One of the priorities of assessment of early pregnancy symptoms of pain and bleeding is to exclude an ectopic pregnancy, as it can result in loss of life. Traditionally, a history of pain disproportionate to bleeding with signs of pain on vaginal examination (cervical excitation) or reduced blood volume (hypovolaemia) will lead to a laparoscopy (See Gynaesurgeon.co.uk – Laparoscopy) to diagnose and treat the ectopic pregnancy. Over the last ten years, the introduction of routine transvaginal scanning, rapid serum HCG estimation, combined with advances in laparoscopic surgery, has led to a major change in the way that we diagnose and treat ectopic pregnancy.
Approximately 1:300 pregnancies (1:100 in inner city areas) are outside the womb (extra uterine), the vast majority in the fallopian tube. The ampulla or isthmus of the tube is the most common site, typically resulting in a woman presenting with pain and bleeding (>95%) between 6 and 8 weeks gestation (dated from the first day of her last period). If the pregnancy is in the cornua of the fallopian tube, it may enlarge and present around 11 -13 weeks gestation. Where the ectopic has ruptured there will be signs of peritonism (blood in the abdomen causing irritation) or haemodynamic collapse, but the majority of women present before such catastrophic events take place.
A positive urinary pregnancy test confirms that the patient has conceived. A careful history and examination remains an essential first step in the assessment of early pregnancy problems. Ultrasound and HCG values must always be evaluated in light of the clinical evidence, otherwise mistakes are made and unnecessary interventions or discharges take place.
The nearer an ultrasound beam is to the organ to be investigated, the better the resolution of the images obtained.
With the introduction of transvaginal scanning, we removed the sight of distraught women with full bladders waiting for a transabdominal scan, which would often produce inconclusive results. Now women are able to have a scan immediately, which produces a conclusive result in 95% of cases. The majority of women (65 -70%) who present with and bleeding in early pregnancy will have an ongoing viable intrauterine pregnancy. Approximately 20-25% will have signs of a complete, incomplete or missed miscarriage. 1-2% will have clear signs that there is an etopic pregnancy (positive pregnancy test, empty uterus, abundant free fluid in the pelvis or occasionally, the ectopic pregnancy visualized in the tube). In about 5% of scans the diagnosis will be unclear. In these circumstances serum HCG level is obtained (2-3 hours).
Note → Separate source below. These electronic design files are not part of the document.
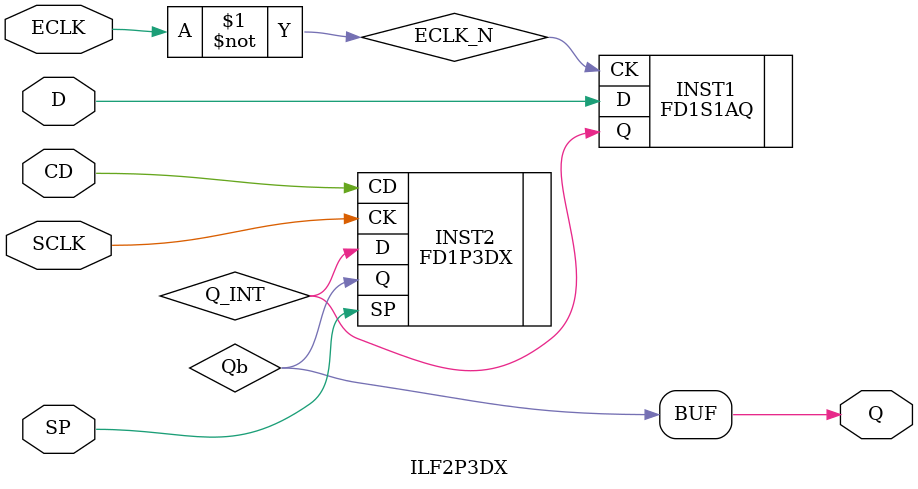
<source format=v>
`resetall
`timescale 1 ns / 1 ps

`celldefine

module ILF2P3DX (D, SP, ECLK, SCLK, CD, Q);
  parameter GSR = "ENABLED";
  defparam INST2.GSR = GSR;
  input  D, SP, ECLK, SCLK, CD;
  output Q;

  wire Qb;

  not (ECLK_N, ECLK);
  FD1S1AQ INST1 (.D(D), .CK(ECLK_N), .Q(Q_INT));
  FD1P3DX INST2 (.D(Q_INT), .SP(SP), .CK(SCLK), .CD(CD),
                 .Q(Qb));

  buf (Q, Qb);

endmodule

`endcelldefine

</source>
Human chorionic gonadotrophin (HCG) is a hormone produced by the placenta (afterbirth) of a pregnancy. The levels of HCG rise very quickly in early pregnancy. It is usually possible to see a pregnancy sac in the womb when the level of HCG is > 2500 i.u. If there is no sac a laparoscopy is usually performed to investigate the possibility of an ectopic pregnancy. If the HCG <2000 i.u., and there is clinical suspicion that the pregnancy is ectopic, the patient may have a laparoscopy.
If there are no clinically suspicious features, it is usual practice to wait 48 hours and repeat the ultrasound and HCG level. In a small number of women, they may require more time for diagnosis to become clear.
If the HCG level is <1000 i.u., or falling rapidly, the patient is usually managed conservatively. It is imperative that such patients are followed up every 48 hours, as it is not unusual for the HCG level to rise quickly to levels associated with tubal rupture. Occasionally in these cases, other treatments such as Methotrexate or Mifepristone may help.
Fortunately, rapid access to early pregnancy assessment means that very few women die as a result of this condition: worldwide it remains a significant cause of maternal mortality.